ГЛАВА ТРИДЦАТЬ ВОСЬМАЯ

   Заика Мельников и Заикина жена. Гайка. Печенье с травой.
 
   Хер Мельников внешне был похож на козла. А его козлиная борода подчеркивала это сходство. Еще он заикался. Но заикался не всегда, а только тогда, когда ему было выгодно. Когда он не знал, что ответить или когда хотел показать, что хочет сказать что-то умное, но просто не может это артикулировать. Мельников был заикой, но фамилия
   Заикина по иронии судьбы досталась его жене, которая не заикалась.
   Дифтонг "аи" немцы традиционно произносят как "ай", поэтому в
   Австрии ее часто называли Зайкиной, на что она злилась и пыталась всегда объяснить, то Зайкина и Заикина – совершенно разные вещи. В итоге ассистент Хундертвассера, которого она регулярно досаждала своими картинками, стал звать ее – фрау Мельников.
   Фрау Мельников была подлой мерзостной тварью, перманентно гноившейся нескрываемой патологической завистью. Завидовала она всему, чему только можно было позавидовать. Она просто вся сочилась недоброжелательностью и гнусностью. И она тоже хотела поступить в
   Академию, причем непременно к профессору Хундертвассеру. Она поступала к нему каждый год. И каждый год она не поступала.
   Сам Хундертвассер боялся ее как огня, поручив общение с ней своему ассистенту херу Дреслеру. Именно ему носила фрау Мельников свои новые работы, чтобы он посмотрел и дал им свою оценку. Хер
   Дреслер всегда пытался ее избежать, но она была настойчива, поскольку ей больше нечем было заняться.
   Несчастный, толстый хер Дреслер, как он от нее отмахивался, ссылаясь на то, что у него нет времени!
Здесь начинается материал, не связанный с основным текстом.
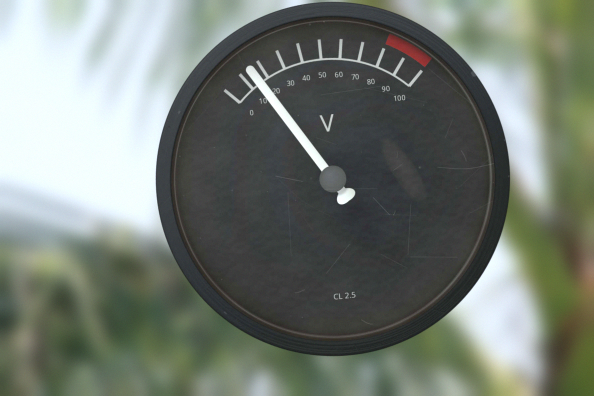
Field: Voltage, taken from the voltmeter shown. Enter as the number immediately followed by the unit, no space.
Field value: 15V
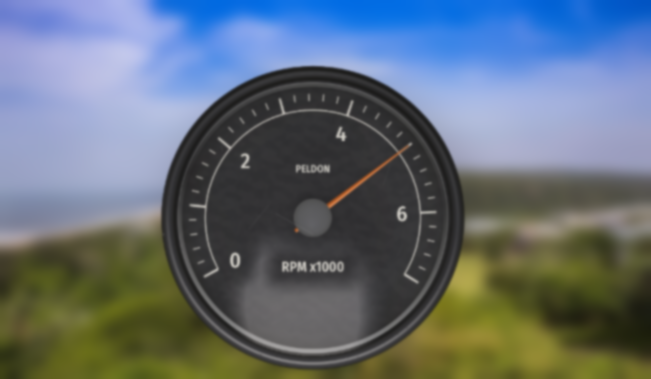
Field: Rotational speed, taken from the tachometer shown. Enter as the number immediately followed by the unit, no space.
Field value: 5000rpm
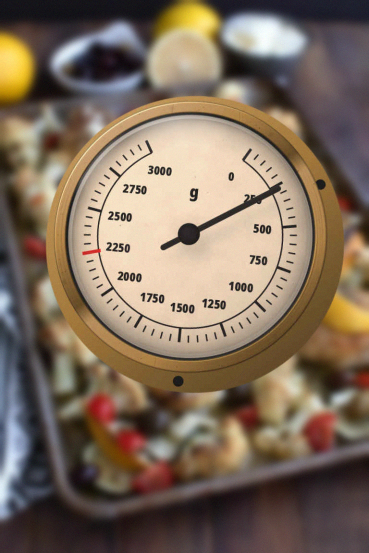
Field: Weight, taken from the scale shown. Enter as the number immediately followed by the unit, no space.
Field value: 275g
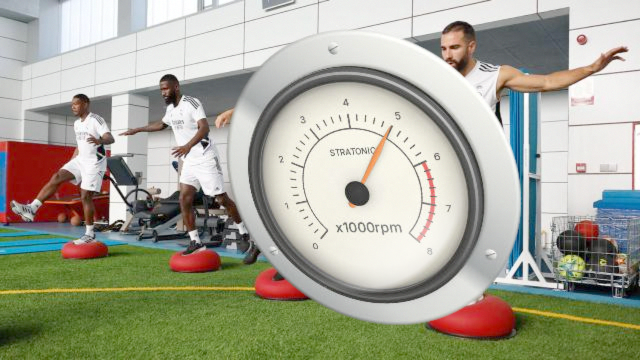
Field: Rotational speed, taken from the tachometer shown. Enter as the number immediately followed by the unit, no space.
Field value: 5000rpm
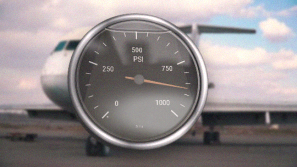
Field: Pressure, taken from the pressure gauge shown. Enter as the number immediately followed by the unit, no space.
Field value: 875psi
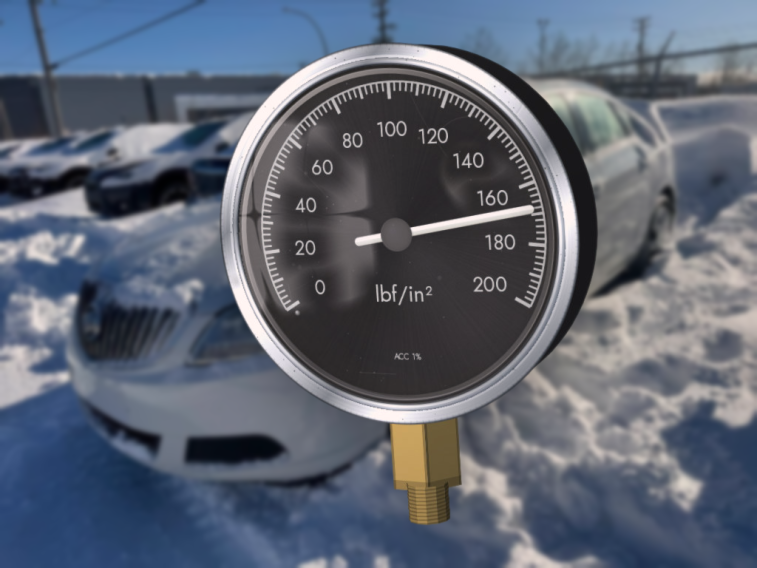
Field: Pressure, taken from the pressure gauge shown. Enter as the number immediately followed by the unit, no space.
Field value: 168psi
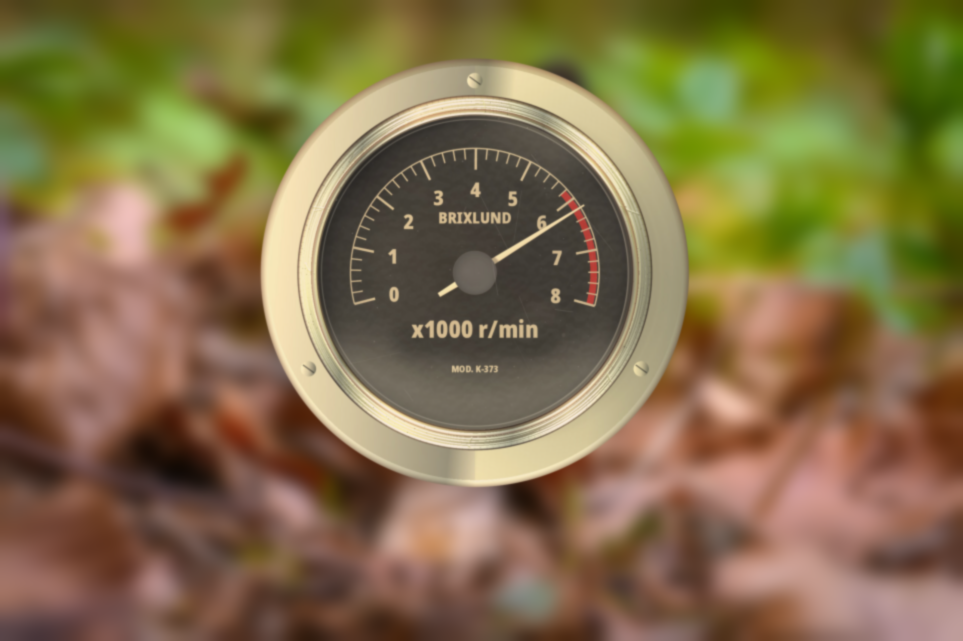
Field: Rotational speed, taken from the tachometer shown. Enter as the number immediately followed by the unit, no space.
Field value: 6200rpm
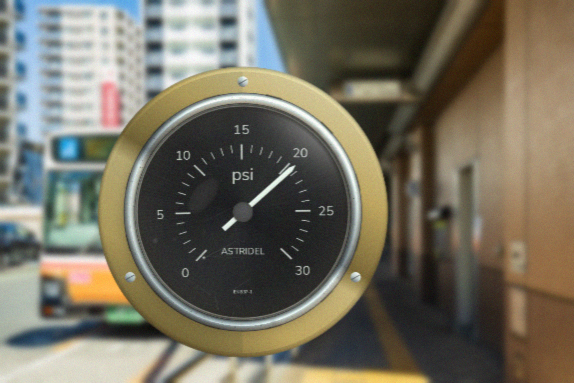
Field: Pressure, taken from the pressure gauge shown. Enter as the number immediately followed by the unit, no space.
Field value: 20.5psi
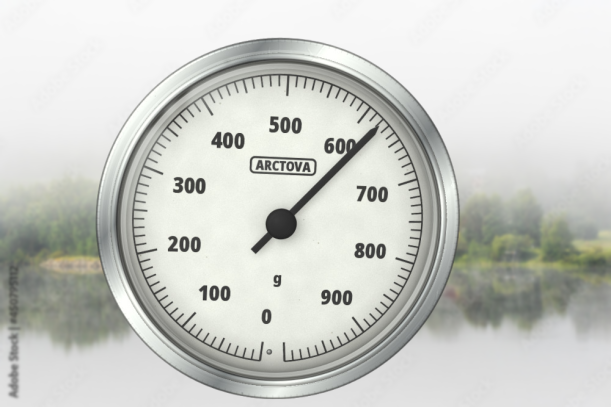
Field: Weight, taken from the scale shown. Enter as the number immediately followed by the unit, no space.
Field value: 620g
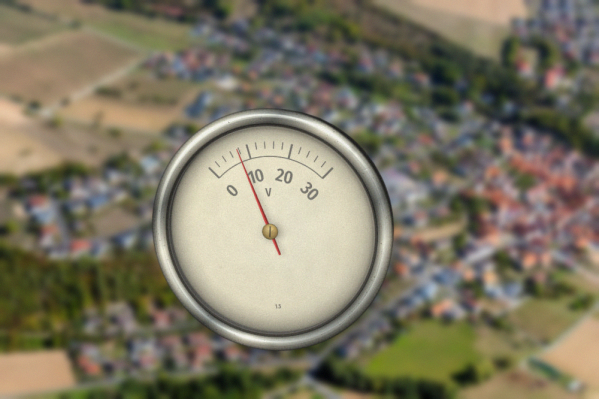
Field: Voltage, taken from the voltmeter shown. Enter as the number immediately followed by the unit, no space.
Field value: 8V
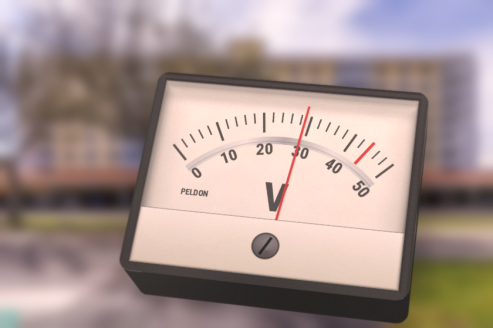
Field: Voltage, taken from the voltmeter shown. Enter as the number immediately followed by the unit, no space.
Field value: 29V
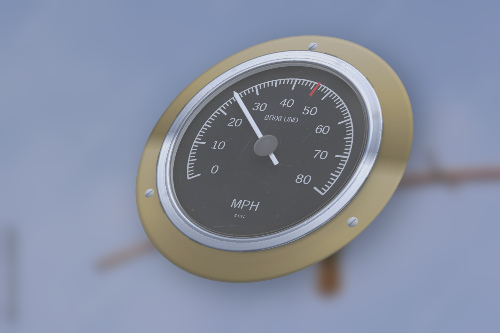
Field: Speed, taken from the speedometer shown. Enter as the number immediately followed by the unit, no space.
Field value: 25mph
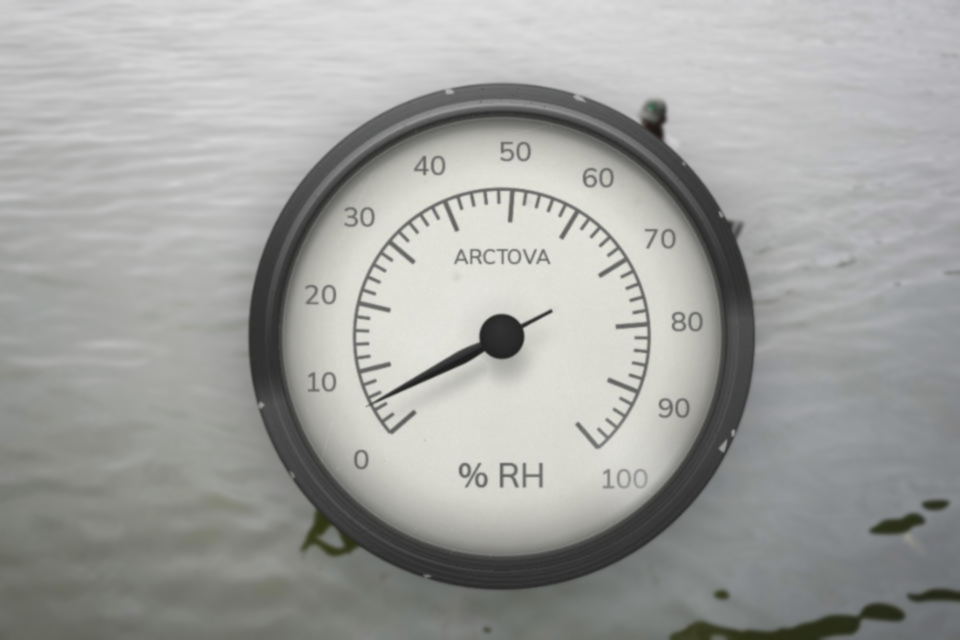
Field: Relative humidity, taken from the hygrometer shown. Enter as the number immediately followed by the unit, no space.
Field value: 5%
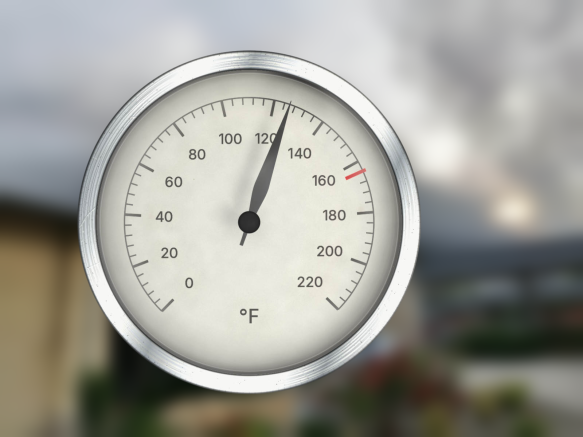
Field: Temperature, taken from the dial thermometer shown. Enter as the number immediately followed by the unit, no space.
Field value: 126°F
Как он пытался отделаться от оценки ее работ и от нее самой! От просмотра ее очередных творений он приходил в ужас и говорил ей, что это ужасно. Но фрау Мельников всегда говорила – "Варум?", чем приводила его в бешенство.
   "Хер Мельников" – отчаянно кричал он, – "Уберите от меня вашу фрау! Пускай она поступает в другой класс!" "Но она хо-хо-хо-хочет к нам" – заикаясь, тряс козлиной бородкой хер Мельников.
   Хер Мельников искренне любил свою фрау, с которой они были знакомы еще со школьной скамьи. А познакомились они в Кремлевской школе. Будучи отпрысками советской номенклатуры, Андрюша и Ирочка были определены в элитное учебное заведение и посажены за одну парту, за которой они просидели вместе от первого до последнего класса. После окончания школы они поженились. Затем приехали в Вену, чтобы здесь устроиться, поскольку жить в Москве стало с некоторых пор опасно и некомфортно. Приехали они уже со своим выебышем -
   Гошей, симпатичным лопоухим мальчиком лет четырех. Деньги получали из Москвы. Хер Мельников утверждал, что он – двоюродный брат политика Егора Гайдара. Как бы то ни было, деньги у них водились.
   Андрюшенька вскоре поступил в Академию, а Ирочка не смогла. Она повторяла свои попытки ежегодно, но в итоге решила завести себе галерейку и сменить неблагозвучную фамилию. Она долго напрягала мозги и в итоге придумала себе псевдоним – Рина Грин. Затем они с
   Андрюшей сняли похожую на могильный склеп лавку гробовщика, собравшегося на заслуженный отдых, который выбил им на черной могильной плите над входом пугающую надпись "Garerie Rina Grin".